### Task objective
Please answer from the article on Ericsson below: by what percentage has the company's stock dropped from last year's high?

Why Ericsson Is Bleeding

Shareholders have no say under its ownership system

On Mar. 28, Ericsson (ERICY ) President Kurt Hellström will walk onstage at a Stockholm sports arena and most likely be greeted by a chorus of angry catcalls. The annual meeting will be an unhappy one for the phone-gear giant: Its stock has dropped 75% from last year's high, and Hellström is vilified in the Swedish press as the man responsible for an expected $400 million to $500 million loss in the first quarter.

But it is wrong to pin all the blame on Hellström for the debacle at Sweden's most important industrial company. In fact, a good deal of responsibility for the company's troubles lies with Sweden's antiquated system of corporate governance, which shields Ericsson from the full pressure of its outraged shareholders.

At Ericsson, just two main owners, the Wallenberg family and a group of holding companies and funds connected to Handelsbanken, a Stockholm bank, maintain an iron grip with a minimal amount of capital. They do so by holding Ericsson A shares, which have 1,000 votes more than the B shares of which foreign shareholders have a majority. Thus the Wallenbergs and Handelsbanken each have a little over 42% of the votes, even though their control of Ericsson's total market capitalization is very small.

### Provided records

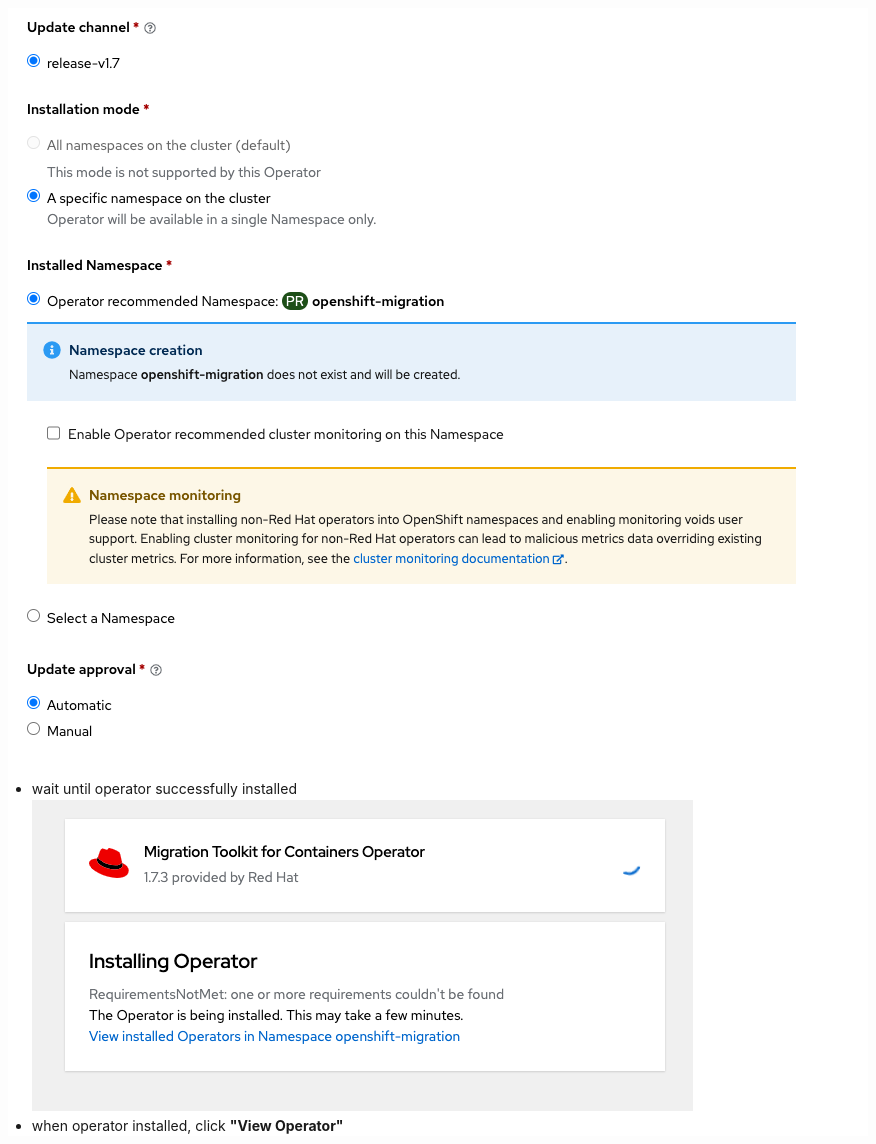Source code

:![screen](images/mtc3.png)  
- wait until operator successfully installed
![screen](images/mtc4.png)  
- when operator installed, click **"View Operator"**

### Exercise result
75%